About this task => Copy every line that contains the string "Asociácia" from the entries below.

Records to use =>
---
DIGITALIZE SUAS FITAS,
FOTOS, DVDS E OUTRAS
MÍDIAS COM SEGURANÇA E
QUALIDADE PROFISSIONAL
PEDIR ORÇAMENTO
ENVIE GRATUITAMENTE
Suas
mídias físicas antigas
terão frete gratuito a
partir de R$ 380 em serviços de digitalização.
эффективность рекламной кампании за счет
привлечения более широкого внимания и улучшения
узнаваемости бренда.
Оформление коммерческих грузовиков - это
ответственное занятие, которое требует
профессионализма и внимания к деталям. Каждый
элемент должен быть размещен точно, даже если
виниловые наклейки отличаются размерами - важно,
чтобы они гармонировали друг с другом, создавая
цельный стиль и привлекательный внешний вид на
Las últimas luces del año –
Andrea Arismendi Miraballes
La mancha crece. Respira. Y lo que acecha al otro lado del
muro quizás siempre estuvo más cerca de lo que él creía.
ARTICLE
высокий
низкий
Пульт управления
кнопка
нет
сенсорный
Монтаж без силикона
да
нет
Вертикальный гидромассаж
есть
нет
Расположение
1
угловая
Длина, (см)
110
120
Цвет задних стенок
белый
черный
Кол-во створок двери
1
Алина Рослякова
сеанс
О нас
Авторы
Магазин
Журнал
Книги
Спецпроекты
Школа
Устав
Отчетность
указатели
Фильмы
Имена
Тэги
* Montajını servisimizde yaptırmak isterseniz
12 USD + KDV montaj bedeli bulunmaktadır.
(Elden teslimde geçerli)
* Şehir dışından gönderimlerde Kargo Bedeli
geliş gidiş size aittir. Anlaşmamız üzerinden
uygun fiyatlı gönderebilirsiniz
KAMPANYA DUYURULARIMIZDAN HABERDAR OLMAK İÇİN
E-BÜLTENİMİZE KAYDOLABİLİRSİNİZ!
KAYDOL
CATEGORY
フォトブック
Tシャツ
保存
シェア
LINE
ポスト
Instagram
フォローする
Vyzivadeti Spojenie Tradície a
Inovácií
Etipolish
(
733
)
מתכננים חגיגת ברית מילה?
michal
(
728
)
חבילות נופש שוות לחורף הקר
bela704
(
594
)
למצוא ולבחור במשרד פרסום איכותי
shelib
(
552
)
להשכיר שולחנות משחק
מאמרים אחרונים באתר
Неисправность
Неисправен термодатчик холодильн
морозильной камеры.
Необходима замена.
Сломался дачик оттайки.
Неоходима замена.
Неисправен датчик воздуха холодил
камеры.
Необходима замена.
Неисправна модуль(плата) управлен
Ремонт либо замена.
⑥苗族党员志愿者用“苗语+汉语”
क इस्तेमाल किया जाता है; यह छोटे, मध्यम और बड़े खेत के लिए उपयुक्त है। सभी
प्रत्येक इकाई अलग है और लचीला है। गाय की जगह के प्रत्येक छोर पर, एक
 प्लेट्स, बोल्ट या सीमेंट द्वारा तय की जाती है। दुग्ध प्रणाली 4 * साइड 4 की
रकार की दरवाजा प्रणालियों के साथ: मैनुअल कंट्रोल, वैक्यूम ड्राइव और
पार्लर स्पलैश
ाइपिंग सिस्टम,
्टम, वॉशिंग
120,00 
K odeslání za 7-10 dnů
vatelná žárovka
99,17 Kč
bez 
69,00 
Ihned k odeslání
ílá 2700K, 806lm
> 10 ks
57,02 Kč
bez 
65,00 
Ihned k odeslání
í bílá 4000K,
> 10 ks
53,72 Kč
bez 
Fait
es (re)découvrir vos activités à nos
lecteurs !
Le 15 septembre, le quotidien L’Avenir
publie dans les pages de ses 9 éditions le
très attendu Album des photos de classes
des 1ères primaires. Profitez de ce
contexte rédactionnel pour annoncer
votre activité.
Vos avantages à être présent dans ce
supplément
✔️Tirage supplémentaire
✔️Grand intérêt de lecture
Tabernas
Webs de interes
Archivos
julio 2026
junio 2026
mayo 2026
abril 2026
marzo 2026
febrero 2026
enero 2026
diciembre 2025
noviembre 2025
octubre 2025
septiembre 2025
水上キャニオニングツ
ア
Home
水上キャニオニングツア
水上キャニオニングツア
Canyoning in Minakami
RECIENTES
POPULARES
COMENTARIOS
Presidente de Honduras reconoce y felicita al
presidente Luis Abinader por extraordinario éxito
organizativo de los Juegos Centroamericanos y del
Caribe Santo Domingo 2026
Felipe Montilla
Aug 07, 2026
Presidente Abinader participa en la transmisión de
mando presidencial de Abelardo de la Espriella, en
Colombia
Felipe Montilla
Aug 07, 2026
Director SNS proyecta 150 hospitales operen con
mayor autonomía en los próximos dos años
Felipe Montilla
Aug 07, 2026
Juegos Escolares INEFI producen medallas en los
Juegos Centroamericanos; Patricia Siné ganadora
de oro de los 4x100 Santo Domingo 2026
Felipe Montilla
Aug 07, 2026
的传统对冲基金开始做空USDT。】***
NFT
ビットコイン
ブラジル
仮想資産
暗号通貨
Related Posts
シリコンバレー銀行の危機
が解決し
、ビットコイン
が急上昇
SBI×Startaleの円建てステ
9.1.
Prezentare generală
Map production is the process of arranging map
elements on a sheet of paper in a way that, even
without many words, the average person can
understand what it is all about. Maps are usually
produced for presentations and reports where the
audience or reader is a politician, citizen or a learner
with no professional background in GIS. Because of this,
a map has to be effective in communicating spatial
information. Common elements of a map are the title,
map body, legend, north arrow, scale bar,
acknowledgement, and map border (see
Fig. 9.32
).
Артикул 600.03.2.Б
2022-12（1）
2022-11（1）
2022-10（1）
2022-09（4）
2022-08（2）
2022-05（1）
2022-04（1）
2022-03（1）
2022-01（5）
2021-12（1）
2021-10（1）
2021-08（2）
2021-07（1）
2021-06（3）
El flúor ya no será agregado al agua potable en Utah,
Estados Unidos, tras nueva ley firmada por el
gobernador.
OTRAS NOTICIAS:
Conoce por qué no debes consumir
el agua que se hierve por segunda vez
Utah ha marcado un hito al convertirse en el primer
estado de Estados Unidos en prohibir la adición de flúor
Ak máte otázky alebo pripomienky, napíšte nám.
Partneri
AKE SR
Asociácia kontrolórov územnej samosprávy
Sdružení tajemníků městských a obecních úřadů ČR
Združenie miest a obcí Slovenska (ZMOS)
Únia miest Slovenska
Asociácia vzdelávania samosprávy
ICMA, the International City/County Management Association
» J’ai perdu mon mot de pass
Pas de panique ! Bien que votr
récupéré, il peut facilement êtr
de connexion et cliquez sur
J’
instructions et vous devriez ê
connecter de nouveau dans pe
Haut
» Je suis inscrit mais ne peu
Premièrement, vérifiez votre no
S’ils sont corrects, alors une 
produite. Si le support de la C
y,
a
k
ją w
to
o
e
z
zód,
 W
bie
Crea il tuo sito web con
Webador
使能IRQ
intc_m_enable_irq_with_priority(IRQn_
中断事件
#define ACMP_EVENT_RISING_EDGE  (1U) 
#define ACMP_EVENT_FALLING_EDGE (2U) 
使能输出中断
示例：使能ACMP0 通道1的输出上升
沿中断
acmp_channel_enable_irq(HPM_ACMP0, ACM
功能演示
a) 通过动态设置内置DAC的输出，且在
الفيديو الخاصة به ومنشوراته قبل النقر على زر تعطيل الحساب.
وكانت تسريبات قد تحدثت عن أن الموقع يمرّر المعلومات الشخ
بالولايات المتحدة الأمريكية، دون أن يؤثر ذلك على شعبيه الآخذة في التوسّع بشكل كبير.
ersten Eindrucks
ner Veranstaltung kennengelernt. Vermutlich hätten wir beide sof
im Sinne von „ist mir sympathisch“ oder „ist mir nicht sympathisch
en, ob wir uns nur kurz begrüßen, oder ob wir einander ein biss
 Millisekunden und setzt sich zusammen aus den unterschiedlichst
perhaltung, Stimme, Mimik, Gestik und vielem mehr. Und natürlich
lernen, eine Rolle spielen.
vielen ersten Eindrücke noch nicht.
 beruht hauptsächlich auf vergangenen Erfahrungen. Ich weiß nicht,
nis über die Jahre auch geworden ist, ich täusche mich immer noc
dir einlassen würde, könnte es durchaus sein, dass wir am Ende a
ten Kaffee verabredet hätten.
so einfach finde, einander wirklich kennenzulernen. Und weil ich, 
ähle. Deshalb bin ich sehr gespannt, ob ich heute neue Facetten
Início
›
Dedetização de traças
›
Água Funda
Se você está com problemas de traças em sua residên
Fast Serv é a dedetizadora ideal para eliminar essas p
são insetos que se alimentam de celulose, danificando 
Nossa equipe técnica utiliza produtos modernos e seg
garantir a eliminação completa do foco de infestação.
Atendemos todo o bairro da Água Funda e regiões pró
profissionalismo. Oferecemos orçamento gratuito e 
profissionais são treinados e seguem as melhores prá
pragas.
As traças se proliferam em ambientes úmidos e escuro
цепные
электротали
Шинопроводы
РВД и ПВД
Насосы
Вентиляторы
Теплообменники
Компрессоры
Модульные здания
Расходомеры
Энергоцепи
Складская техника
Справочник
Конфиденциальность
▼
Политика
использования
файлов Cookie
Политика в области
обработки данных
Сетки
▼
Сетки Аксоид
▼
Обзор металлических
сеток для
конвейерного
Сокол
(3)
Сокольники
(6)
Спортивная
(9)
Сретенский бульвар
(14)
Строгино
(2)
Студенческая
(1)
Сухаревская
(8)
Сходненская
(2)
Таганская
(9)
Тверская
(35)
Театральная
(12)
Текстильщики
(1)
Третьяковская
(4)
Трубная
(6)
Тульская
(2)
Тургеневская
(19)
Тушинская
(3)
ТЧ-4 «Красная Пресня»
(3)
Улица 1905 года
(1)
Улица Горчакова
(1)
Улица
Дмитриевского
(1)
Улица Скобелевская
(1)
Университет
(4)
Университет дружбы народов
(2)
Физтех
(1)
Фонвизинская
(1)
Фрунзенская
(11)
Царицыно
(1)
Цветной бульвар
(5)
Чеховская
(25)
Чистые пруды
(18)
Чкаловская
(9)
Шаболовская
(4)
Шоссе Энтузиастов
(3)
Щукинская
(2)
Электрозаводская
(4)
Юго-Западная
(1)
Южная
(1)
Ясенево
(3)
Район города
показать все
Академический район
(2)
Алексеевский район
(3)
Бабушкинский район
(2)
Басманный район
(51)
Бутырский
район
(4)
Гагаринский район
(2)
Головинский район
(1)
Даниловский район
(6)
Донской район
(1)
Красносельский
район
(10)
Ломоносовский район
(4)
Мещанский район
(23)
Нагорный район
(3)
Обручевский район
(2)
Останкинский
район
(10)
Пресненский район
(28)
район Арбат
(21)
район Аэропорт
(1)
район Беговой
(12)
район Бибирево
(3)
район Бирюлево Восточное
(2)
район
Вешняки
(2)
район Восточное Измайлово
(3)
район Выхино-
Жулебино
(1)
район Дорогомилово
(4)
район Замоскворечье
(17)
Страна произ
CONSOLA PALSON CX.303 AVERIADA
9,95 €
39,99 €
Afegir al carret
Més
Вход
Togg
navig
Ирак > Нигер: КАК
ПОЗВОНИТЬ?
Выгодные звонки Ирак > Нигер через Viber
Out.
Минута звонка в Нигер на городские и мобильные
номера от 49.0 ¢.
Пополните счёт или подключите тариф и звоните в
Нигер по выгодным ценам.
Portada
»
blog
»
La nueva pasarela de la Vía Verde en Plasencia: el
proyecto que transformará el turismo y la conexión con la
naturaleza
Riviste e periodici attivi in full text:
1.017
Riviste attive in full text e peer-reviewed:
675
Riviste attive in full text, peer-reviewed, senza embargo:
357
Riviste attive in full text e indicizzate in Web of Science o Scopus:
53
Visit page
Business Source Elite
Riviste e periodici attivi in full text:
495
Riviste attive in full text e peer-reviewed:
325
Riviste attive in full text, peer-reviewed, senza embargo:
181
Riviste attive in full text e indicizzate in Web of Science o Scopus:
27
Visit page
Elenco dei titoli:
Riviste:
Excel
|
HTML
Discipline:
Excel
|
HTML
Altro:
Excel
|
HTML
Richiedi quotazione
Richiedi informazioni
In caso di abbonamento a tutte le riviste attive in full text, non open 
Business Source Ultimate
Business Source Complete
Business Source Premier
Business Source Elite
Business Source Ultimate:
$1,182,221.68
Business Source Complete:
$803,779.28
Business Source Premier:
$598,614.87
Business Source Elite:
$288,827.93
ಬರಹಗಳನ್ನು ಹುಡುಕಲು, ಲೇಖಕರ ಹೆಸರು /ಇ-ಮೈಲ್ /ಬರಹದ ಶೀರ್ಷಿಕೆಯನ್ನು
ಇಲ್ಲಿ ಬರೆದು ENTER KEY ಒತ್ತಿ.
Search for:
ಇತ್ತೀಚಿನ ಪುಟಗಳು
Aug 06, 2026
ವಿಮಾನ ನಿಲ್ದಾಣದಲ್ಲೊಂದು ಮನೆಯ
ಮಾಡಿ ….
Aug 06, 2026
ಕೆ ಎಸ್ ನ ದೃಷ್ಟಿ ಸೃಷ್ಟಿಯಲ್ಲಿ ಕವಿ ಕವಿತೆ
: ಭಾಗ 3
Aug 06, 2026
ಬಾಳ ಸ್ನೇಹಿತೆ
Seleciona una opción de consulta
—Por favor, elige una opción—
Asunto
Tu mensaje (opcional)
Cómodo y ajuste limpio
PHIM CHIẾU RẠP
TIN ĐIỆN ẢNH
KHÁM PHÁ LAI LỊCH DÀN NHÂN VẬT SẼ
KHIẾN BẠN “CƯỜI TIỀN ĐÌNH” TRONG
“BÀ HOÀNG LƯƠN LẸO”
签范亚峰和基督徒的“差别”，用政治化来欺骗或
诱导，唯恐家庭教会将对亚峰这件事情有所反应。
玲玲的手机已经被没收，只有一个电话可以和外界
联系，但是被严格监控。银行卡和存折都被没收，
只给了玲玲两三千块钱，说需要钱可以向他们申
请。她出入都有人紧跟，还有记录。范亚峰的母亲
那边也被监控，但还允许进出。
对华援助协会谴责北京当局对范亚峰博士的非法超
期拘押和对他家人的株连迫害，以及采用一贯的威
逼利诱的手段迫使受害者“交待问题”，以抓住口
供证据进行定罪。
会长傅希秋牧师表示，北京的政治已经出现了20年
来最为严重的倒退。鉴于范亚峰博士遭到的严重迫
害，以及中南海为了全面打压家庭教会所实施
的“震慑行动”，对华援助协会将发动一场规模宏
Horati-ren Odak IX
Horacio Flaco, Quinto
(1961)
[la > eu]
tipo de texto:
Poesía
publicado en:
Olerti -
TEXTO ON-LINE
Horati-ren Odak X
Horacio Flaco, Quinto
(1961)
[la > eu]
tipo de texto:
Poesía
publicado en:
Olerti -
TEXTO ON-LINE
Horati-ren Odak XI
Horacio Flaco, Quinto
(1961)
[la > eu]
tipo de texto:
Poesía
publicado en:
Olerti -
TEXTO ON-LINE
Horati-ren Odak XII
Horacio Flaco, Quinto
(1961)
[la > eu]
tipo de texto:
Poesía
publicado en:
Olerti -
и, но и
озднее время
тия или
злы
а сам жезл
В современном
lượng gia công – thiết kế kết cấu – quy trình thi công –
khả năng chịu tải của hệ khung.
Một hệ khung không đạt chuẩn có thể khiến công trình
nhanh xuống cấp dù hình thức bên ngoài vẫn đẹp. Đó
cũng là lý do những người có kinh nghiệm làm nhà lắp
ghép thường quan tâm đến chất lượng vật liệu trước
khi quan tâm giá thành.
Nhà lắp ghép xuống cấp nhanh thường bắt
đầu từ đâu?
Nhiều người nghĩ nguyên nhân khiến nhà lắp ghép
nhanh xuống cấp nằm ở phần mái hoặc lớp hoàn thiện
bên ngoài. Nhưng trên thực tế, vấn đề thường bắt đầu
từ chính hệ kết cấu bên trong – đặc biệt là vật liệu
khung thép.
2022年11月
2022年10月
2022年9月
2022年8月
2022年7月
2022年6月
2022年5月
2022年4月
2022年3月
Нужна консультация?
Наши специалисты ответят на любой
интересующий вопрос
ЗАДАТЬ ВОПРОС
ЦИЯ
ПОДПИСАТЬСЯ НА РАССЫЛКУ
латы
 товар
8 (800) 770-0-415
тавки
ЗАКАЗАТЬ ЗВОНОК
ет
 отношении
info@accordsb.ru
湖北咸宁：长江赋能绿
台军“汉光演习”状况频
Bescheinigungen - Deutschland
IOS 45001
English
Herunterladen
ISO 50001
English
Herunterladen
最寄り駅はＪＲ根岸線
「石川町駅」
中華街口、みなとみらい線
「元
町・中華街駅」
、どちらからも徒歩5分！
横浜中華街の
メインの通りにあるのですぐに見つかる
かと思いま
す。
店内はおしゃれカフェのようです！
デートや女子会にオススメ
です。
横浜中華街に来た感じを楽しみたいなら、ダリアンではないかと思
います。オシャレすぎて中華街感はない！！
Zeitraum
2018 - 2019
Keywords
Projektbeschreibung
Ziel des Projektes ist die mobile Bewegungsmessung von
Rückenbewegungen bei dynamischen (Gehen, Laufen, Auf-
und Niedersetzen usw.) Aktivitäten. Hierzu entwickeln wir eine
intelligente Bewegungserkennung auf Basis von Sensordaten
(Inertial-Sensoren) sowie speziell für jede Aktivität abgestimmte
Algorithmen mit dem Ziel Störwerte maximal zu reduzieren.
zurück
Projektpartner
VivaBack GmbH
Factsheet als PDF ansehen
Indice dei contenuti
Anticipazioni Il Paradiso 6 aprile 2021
---
The answer =>
Asociácia kontrolórov územnej samosprávy
Asociácia vzdelávania samosprávy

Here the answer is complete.